■ Что требуется
Перепишите дословно материал от самого начала до строки, где стоит «a-dia por produtos da marc», включая ее.

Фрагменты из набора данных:

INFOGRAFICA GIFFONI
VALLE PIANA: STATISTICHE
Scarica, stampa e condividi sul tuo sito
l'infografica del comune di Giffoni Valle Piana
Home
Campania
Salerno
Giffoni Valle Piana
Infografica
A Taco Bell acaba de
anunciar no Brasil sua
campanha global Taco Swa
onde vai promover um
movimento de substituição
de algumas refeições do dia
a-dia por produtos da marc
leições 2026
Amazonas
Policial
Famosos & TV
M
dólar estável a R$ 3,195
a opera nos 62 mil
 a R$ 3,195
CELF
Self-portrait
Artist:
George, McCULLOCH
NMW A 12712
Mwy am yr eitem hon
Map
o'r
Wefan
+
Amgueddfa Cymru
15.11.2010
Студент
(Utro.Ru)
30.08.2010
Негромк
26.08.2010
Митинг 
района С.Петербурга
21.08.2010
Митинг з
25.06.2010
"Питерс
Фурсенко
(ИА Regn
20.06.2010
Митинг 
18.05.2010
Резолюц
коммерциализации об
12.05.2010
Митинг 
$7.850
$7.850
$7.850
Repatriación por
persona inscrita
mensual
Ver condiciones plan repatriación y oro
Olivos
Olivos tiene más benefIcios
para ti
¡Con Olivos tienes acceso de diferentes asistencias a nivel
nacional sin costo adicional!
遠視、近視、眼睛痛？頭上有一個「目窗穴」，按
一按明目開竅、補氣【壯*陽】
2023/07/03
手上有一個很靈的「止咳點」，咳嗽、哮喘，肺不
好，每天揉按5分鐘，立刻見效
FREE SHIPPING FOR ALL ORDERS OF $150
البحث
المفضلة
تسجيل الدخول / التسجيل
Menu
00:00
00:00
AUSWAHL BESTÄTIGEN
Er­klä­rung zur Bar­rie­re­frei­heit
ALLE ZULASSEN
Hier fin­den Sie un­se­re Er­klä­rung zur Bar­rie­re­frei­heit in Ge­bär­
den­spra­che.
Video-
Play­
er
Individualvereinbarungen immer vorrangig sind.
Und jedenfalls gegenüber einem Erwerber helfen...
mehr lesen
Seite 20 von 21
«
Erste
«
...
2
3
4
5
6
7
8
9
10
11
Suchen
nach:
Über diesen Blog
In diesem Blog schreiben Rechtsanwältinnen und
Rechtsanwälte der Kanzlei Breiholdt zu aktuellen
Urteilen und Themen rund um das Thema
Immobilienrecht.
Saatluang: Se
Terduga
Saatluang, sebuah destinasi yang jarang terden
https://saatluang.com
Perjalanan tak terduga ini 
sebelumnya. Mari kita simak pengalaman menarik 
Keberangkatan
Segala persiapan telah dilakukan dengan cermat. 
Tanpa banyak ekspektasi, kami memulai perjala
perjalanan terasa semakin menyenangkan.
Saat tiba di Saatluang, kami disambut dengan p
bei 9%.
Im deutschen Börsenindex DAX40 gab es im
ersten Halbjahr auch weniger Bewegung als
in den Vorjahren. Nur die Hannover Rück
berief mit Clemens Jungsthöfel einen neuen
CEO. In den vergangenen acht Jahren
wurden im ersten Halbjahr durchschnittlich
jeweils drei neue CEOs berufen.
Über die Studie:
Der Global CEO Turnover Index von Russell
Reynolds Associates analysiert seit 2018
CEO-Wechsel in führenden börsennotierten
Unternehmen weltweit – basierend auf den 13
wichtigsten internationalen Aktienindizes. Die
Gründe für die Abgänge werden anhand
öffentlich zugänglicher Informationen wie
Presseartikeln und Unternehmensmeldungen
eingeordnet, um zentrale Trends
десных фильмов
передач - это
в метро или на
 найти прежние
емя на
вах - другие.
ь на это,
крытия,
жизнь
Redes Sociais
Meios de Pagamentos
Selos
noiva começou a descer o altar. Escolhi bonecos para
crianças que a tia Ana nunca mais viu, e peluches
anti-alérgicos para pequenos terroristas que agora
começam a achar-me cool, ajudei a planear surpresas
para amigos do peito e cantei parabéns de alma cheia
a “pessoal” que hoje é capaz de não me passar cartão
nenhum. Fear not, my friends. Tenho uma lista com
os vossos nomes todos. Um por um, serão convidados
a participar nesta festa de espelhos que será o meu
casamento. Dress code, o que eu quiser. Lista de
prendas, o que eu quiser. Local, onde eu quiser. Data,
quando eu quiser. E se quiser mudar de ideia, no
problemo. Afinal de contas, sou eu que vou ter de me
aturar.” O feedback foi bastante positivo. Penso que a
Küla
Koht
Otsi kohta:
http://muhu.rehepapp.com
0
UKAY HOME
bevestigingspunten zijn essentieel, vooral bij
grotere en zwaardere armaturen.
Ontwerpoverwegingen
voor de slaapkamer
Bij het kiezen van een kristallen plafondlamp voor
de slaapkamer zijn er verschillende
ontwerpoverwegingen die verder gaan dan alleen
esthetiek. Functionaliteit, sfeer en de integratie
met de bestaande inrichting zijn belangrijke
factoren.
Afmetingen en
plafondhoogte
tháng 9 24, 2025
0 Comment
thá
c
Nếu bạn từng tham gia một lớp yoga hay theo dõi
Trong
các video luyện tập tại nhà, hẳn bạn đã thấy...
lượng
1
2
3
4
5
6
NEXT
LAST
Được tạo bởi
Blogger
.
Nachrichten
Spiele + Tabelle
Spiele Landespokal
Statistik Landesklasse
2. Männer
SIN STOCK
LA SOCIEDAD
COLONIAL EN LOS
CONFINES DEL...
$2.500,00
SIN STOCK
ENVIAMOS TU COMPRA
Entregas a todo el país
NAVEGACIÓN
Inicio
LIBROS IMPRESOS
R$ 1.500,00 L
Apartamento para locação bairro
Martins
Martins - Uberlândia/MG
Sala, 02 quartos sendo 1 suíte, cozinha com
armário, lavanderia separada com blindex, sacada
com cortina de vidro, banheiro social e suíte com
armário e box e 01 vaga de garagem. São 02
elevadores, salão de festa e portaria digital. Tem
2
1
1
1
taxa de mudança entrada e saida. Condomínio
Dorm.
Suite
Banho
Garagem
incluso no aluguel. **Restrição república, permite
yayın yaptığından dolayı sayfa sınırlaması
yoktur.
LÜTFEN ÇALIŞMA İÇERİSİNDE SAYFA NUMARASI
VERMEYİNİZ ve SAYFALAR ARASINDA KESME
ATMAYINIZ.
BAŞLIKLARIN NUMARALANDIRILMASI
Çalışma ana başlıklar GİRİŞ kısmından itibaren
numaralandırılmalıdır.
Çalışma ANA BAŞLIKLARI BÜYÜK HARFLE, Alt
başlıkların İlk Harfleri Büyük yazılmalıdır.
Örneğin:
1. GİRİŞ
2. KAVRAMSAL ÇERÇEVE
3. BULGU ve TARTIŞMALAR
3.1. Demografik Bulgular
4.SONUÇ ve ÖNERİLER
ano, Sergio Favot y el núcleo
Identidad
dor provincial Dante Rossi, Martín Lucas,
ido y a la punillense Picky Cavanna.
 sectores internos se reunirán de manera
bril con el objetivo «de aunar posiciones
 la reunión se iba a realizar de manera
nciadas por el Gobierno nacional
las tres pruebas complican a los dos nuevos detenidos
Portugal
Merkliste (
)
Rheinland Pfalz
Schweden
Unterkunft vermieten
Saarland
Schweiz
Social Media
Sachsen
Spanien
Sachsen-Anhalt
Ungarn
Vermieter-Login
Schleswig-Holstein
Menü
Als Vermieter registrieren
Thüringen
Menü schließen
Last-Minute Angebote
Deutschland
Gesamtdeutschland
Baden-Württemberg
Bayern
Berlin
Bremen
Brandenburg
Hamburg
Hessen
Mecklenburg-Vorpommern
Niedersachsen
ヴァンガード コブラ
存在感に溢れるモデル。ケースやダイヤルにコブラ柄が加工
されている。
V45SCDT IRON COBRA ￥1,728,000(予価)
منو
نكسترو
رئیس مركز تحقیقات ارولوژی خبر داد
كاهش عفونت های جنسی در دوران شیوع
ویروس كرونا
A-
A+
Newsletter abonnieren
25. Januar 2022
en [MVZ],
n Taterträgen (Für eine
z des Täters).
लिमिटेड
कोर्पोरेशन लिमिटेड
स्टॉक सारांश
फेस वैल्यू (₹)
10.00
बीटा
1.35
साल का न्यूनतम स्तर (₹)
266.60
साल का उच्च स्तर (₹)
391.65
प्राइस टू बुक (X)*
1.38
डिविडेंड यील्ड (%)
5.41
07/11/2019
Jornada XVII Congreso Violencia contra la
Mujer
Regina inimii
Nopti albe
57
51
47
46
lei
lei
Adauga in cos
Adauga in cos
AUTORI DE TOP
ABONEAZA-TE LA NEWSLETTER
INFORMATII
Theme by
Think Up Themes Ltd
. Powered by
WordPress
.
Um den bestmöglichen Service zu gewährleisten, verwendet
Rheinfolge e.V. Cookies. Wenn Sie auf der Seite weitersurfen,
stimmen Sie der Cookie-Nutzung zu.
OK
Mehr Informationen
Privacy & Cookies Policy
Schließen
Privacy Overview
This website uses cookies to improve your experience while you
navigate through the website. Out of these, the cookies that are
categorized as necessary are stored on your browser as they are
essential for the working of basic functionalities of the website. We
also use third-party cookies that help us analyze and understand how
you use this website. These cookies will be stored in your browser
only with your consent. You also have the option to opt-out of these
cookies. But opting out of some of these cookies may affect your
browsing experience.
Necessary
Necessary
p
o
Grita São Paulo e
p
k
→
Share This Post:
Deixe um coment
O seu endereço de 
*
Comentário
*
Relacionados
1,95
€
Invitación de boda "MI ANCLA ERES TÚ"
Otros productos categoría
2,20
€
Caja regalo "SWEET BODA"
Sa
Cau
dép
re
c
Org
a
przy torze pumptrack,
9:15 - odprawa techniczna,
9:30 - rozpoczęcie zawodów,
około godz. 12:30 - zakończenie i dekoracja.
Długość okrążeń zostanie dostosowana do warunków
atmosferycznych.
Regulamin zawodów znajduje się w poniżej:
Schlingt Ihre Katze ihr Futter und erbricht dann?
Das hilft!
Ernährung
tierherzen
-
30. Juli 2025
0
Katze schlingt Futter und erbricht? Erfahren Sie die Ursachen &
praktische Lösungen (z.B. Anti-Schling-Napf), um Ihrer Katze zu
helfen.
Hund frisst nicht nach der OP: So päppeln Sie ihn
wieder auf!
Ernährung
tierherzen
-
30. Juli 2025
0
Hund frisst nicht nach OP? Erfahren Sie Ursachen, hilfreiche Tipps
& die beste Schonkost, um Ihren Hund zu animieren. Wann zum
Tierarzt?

■ Ответ ниже
INFOGRAFICA GIFFONI
VALLE PIANA: STATISTICHE
Scarica, stampa e condividi sul tuo sito
l'infografica del comune di Giffoni Valle Piana
Home
Campania
Salerno
Giffoni Valle Piana
Infografica
A Taco Bell acaba de
anunciar no Brasil sua
campanha global Taco Swa
onde vai promover um
movimento de substituição
de algumas refeições do dia
a-dia por produtos da marc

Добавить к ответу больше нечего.